Plato was right; art (or, in our case fiction, particularly historical fiction) is dangerous as it gives us false beliefs about the world. What should be done? The right answer cannot be to ban the likes of Wolf Hall and The Crown from society. The alternative might be for us to supplement our consumption of historical fiction with serious histories, where the authors have obeyed Boswell’s constraint, and attempt to weed out our false beliefs with a dose of the unvarnished facts. This seems a good idea to me; a world in which there was only historical fiction, and no history, would be a world in which the pool of beliefs about the past contained both truths and falsehoods with no way of our sorting them into two piles. In as much as it is important that we do know the unsullied truth about the past, this would be a less good world than the one we currently inhabit.

And yet, and yet. Perhaps even this is too optimistic. I have been writing as if a narrative that obeys Boswell’s constraint will give us transparent access to the past – be a reliable conveyer of true beliefs. In some ways this is right – and hence, history can be a useful corrective to historical fiction – but in some ways it is wrong. As Plato knew, a non-fiction can contain no false propositions and yet still manage to smuggle in some false beliefs. Authors take decisions as to what to include and what to leave out, whose motives to explore and understand, what events to make salient, how to describe character traits (is that bullying or leadership?) – and other things besides.
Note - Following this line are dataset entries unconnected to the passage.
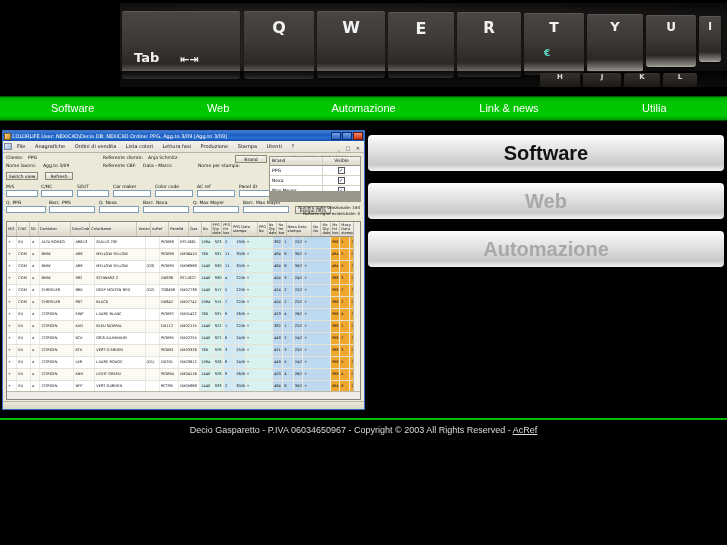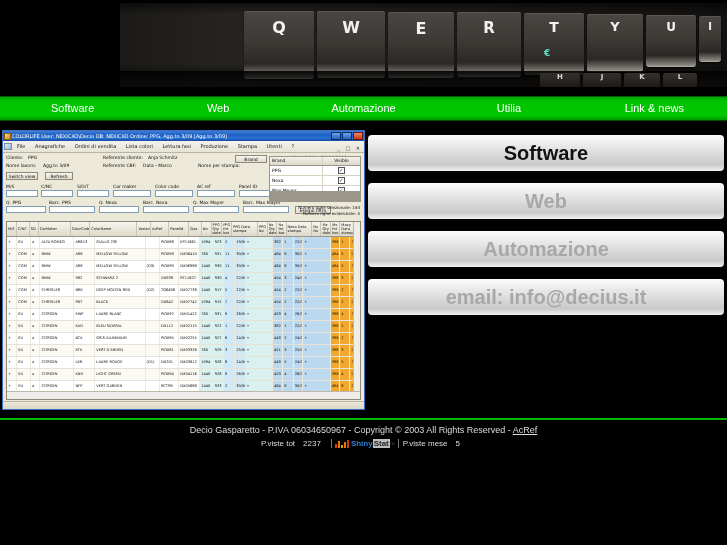"Tab" div.key { html: none -> <div> <span>Tab</span> <span>⇤⇥</span> </div> }
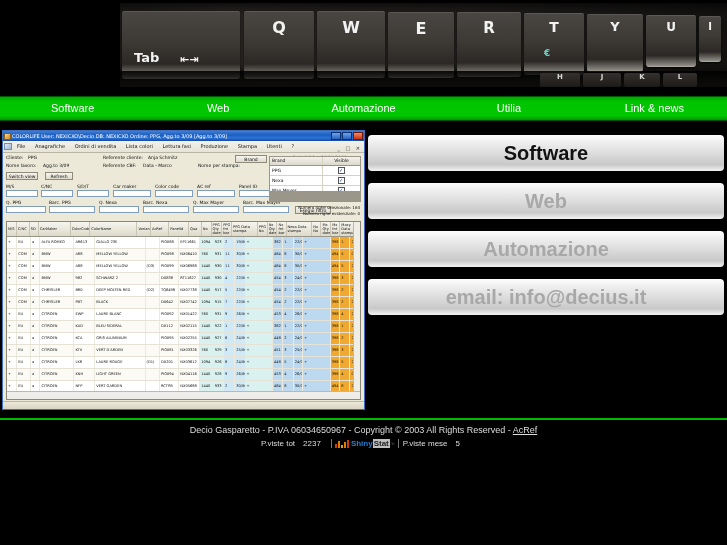"Utilia" div.nav-item { order: before "Link & news" -> after "Link & news" }
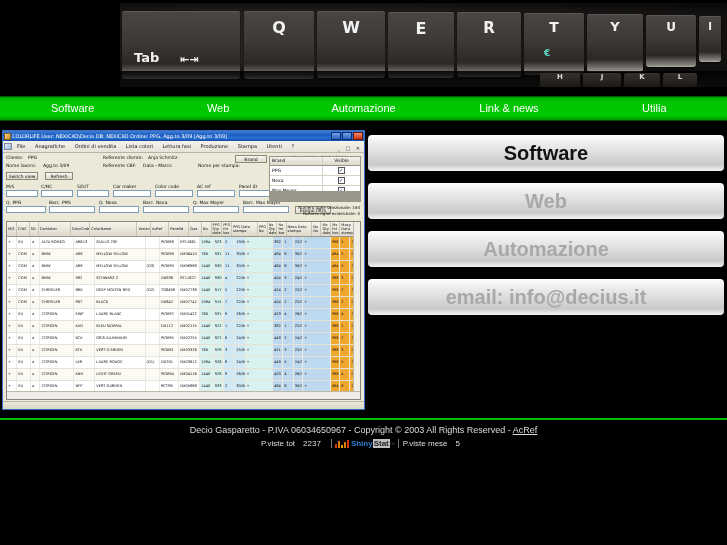"email: info@decius.it" div.bigbtn { html: <div>email: info@decius.it</div> -> none }
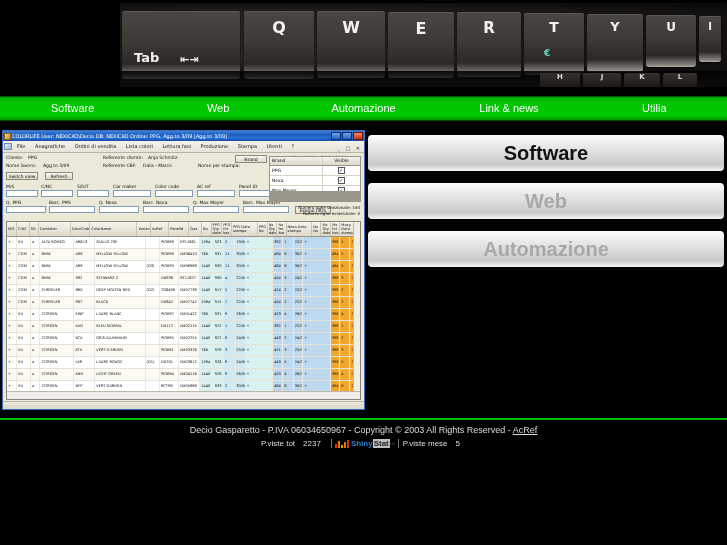"P.viste tot" div.foot-line2 { html: <div> <span>P.viste tot</span> <span>2237</span> <span> <span> <i></i> <i></i> <i></i> <i></i> <i></i> </span> <span>Shiny</span> <span>Stat</span> <span>™</span> </span> <span>P.viste mese</span> <span>5</span> </div> -> none }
The moral of the story is that reality is one thing, and representations of reality are another.

There is nothing wrong with making such decisions; it would be impossible to produce a narrative (any narrative) unless such decisions were made. However, such decisions put a spin, a perspective, on the events related and, for very much the same reasons as a reader will come away with beliefs when reading fiction, a reader will come away with perspectives when reading non-fiction. The moral of the story is that reality is one thing, and representations of reality are another. Narrative representations cannot help but reflect the choices of their makers, so when you access reality via such a representation, what you are getting are those aspects of reality that the makers have decided to make salient to you.

What should we do in the face of this? We could bury our heads in the sand and stick to the belief that serious history does give us transparent access to reality. Alternatively, we could go to the other extreme and hold that all narratives are on a par: all distort reality and none is more reliable than any other. Neither of these options looks attractive. However, it is easy to steer clear of both: the fact that all representations are perspectival does not mean that they are all equally perspectival. Some representations (the non-fictions) are governed by Boswell’s constraint and are, for that reason, more reliable guides to reality than others (the historical fictions). To that extent the former can correct the latter. Other representations (maps of the coastline, instructions on how to work the oven) are barely perspectival at all. Nonetheless, with all representations, particularly narrative representations, a judicious caution is merited. Even the former are representations and representations are, to a greater or lesser extent, perspectival and perspectives belong to individuals, not to reality.